Rusya referandum sürecini ve ilhak hamlesini istediği şekilde tamamlayabilirse Ukrayna’da yürüttüğü “özel operasyonun” başarıyla sonuçlandığını ilan ederek savaştan kazançlı bir şekilde çıkma arayışına girebilir. Kremlin ayrıca ilhak ettiği bölgelere yönelik askeri saldırıları Rusya’ya karşı yapılmış addederek Rus askeri doktrininde belirtilen “Rusya’nın varlığına tehdit oluşturan konvansiyonel saldırılar karşısında nükleer güç kullanılabilir” maddesi gereğince nükleer silah kozunu daha etki şekilde kullanma imkanı elde edebilir.
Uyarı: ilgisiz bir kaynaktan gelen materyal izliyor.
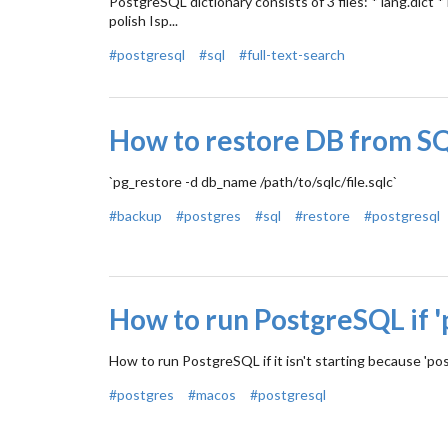
PostgreSQL dictionary consists of 3 files: * lang.dict *
polish Isp...
#postgresql
#sql
#full-text-search
How to restore DB from SQ
`pg_restore -d db_name /path/to/sqlc/file.sqlc`
#backup
#postgres
#sql
#restore
#postgresql
How to run PostgreSQL if '
How to run PostgreSQL if it isn't starting because 'pos
#postgres
#macos
#postgresql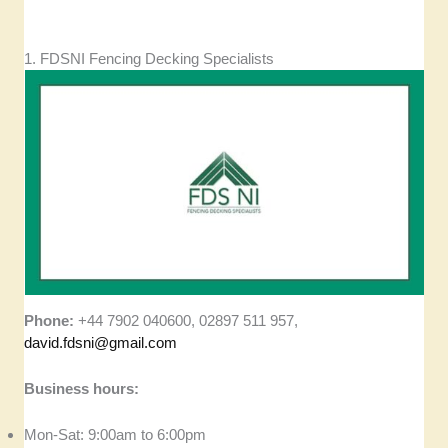
1. FDSNI Fencing Decking Specialists
Phone:
+44 7902 040600, 02897 511 957,
david.fdsni@gmail.com
Business hours:
Mon-Sat: 9:00am to 6:00pm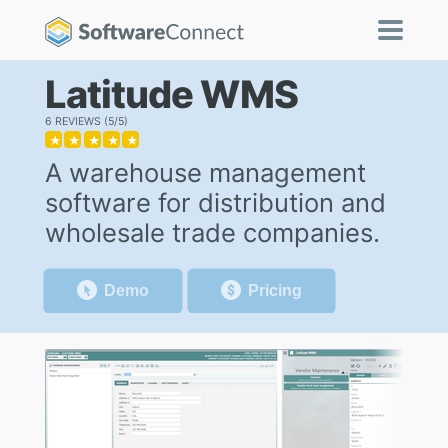
Latitude WMS
6 REVIEWS
5/5
★
★
★
★
★
A warehouse management
software for distribution and
wholesale trade companies.
Demo
Pricing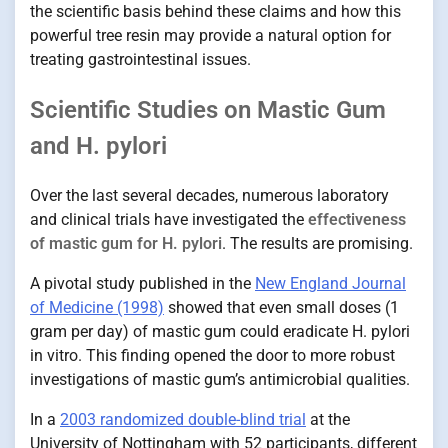
the scientific basis behind these claims and how this
powerful tree resin may provide a natural option for
treating gastrointestinal issues.
Scientific Studies on Mastic Gum
and H. pylori
Over the last several decades, numerous laboratory
and clinical trials have investigated the
effectiveness
of mastic gum for H. pylori
. The results are promising.
A pivotal study published in the
New England Journal
of Medicine (1998)
showed that even small doses (1
gram per day) of mastic gum could eradicate H. pylori
in vitro. This finding opened the door to more robust
investigations of mastic gum’s antimicrobial qualities.
In a
2003 randomized double-blind trial
at the
University of Nottingham with 52 participants, different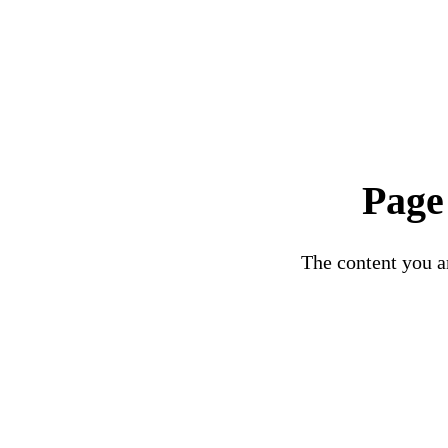
Page
The content you ar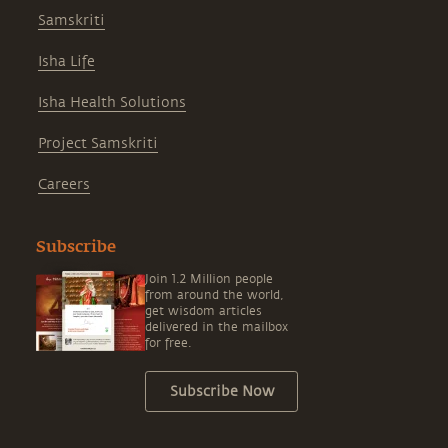
Samskriti
Isha Life
Isha Health Solutions
Project Samskriti
Careers
Subscribe
Join 1.2 Million people
from around the world,
get wisdom articles
delivered in the mailbox
for free.
Subscribe Now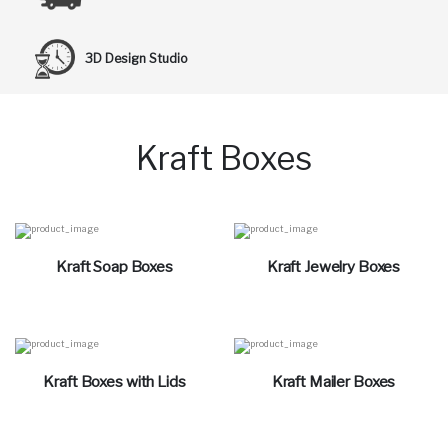
3D Design Studio
Kraft Boxes
Kraft Soap Boxes
Kraft Jewelry Boxes
Kraft Boxes with Lids
Kraft Mailer Boxes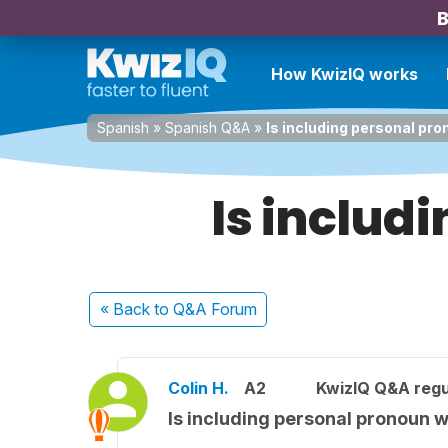
B
How KwizIQ works
Spanish
»
Spanish Q&A
»
Is including personal pr
Is includ
« Back
to Q&A Forum
Colin H.
A2
KwizIQ Q&A regu
Is including personal pronoun 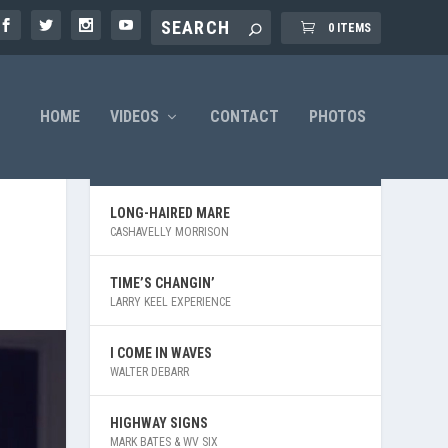
0 ITEMS
HOME
VIDEOS
CONTACT
PHOTOS
LATEST VIDEOS
LONG-HAIRED MARE
CASHAVELLY MORRISON
TIME’S CHANGIN’
LARRY KEEL EXPERIENCE
I COME IN WAVES
WALTER DEBARR
HIGHWAY SIGNS
MARK BATES & WV SIX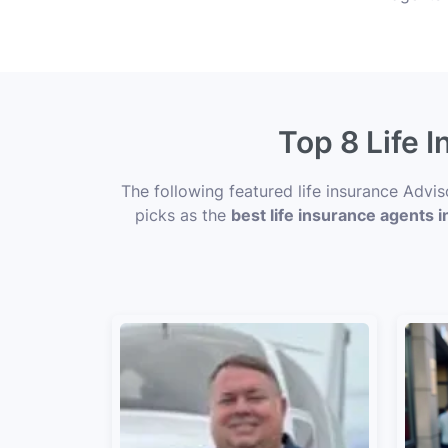
Top 8 Life 
The following featured life insurance Advi
picks as the
best life insurance agents i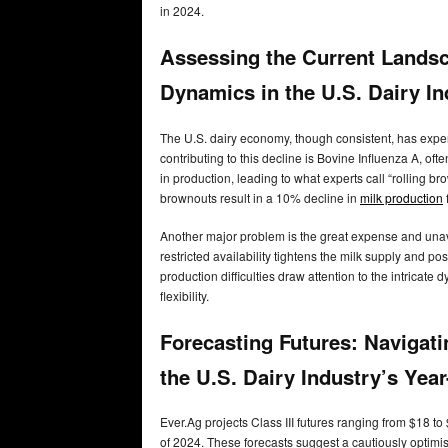
in 2024.
Assessing the Current Landsc
Dynamics in the U.S. Dairy I
The U.S. dairy economy, though consistent, has experi
contributing to this decline is Bovine Influenza A, of
in production, leading to what experts call “rolling b
brownouts result in a 10% decline in
milk production
Another major problem is the great expense and unava
restricted availability tightens the milk supply and po
production difficulties draw attention to the intricate
flexibility.
Forecasting Futures: Navigatin
the U.S. Dairy Industry’s Yea
Ever.Ag projects Class III futures ranging from $18 
of 2024. These forecasts suggest a cautiously optimist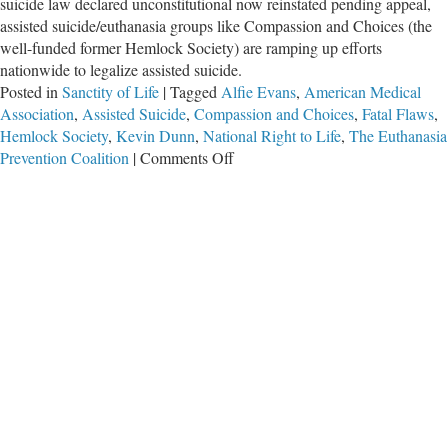
suicide law declared unconstitutional now reinstated pending appeal,
assisted suicide/euthanasia groups like Compassion and Choices (the
well-funded former Hemlock Society) are ramping up efforts
nationwide to legalize assisted suicide.
Posted in
Sanctity of Life
|
Tagged
Alfie Evans
,
American Medical
Association
,
Assisted Suicide
,
Compassion and Choices
,
Fatal Flaws
,
Hemlock Society
,
Kevin Dunn
,
National Right to Life
,
The Euthanasia
on
Prevention Coalition
|
Comments Off
“Fatal
Flaws”:
A
Must-
See
Film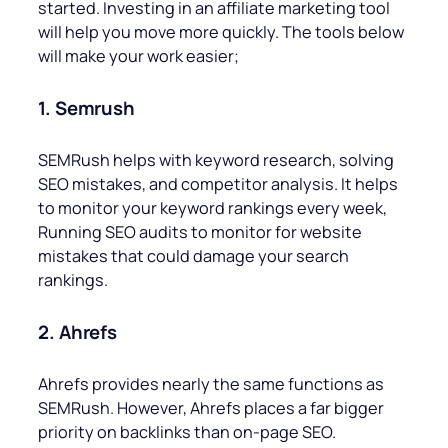
started. Investing in an affiliate marketing tool
will help you move more quickly. The tools below
will make your work easier;
1. Semrush
SEMRush helps with keyword research, solving
SEO mistakes, and competitor analysis. It helps
to monitor your keyword rankings every week,
Running SEO audits to monitor for website
mistakes that could damage your search
rankings.
2. Ahrefs
Ahrefs provides nearly the same functions as
SEMRush. However, Ahrefs places a far bigger
priority on backlinks than on-page SEO.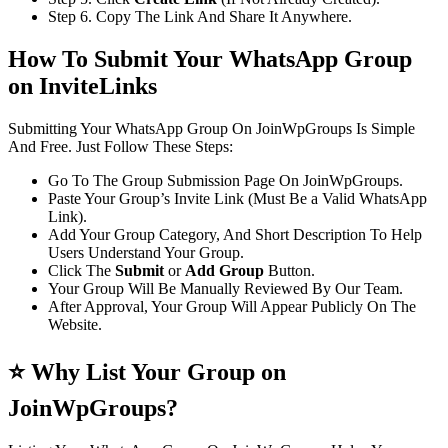
Step 6. Copy The Link And Share It Anywhere.
How To Submit Your WhatsApp Group
on InviteLinks
Submitting Your WhatsApp Group On JoinWpGroups Is Simple
And Free. Just Follow These Steps:
Go To The Group Submission Page On JoinWpGroups.
Paste Your Group’s Invite Link (Must Be a Valid WhatsApp
Link).
Add Your Group Category, And Short Description To Help
Users Understand Your Group.
Click The
Submit
or
Add Group
Button.
Your Group Will Be Manually Reviewed By Our Team.
After Approval, Your Group Will Appear Publicly On The
Website.
⭐ Why List Your Group on
JoinWpGroups?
Başkan Biden BM konuşmasında ülkelerin savaş yoluyla ve kan dökerek topraklarını genişletmesi fikrine karşı olduğunu belirtirken Birleşmiş Milletler kurumunun demokrasi ve özgürlükleri korumak için kurulduğunu hatırlattı. BM Anlaşması’nın sadece demokrasiler tarafından imzalanmadığını ve müzakere sürecinde farklı ideolojilerden onlarca ülkenin vatandaşlarının da yer aldığını söyleyen Biden, BM’nin ülkeler arasındaki farklılıkların ve anlaşmazlıkların konuşarak çözülebileceği ortak bir zemin oluşturduğunu dile getirdi. BM Anlaşması’nın temelini oluşturan istikrarlı ve adil dünya düzeni kurma hedefinin tehdit altında olduğunu ifade eden Biden, günümüz dünyasının ihtiyaçlarını daha iyi karşılayabilmesi için BMGK’nın daha kapsayıcı bir hale getirilmesi zamanının geldiğini söyledi.
BMGK’nin yapısında reform yapılması gerektiğini savunan Biden, “BMGK üyelerini, BM Sözleşmesi’nin gerekliliklerini yerine getirmeye ve Konsey’in güvenilirliği ve verimliliğini devam ettirebilme adına olağanüstü durumlar dışında veto hakkını kullanmamaya davet ediyorum” şeklinde konuştu. “Daha küçük egemen ülkelerin haklarının büyük ülkelerle aynı olduğunu” savunuyorum diyen Biden, ayrıca ülkesinin Konsey’deki daimi ve geçici temsilcilerin sayılarının artırılmasını desteklediğini dile getirdi.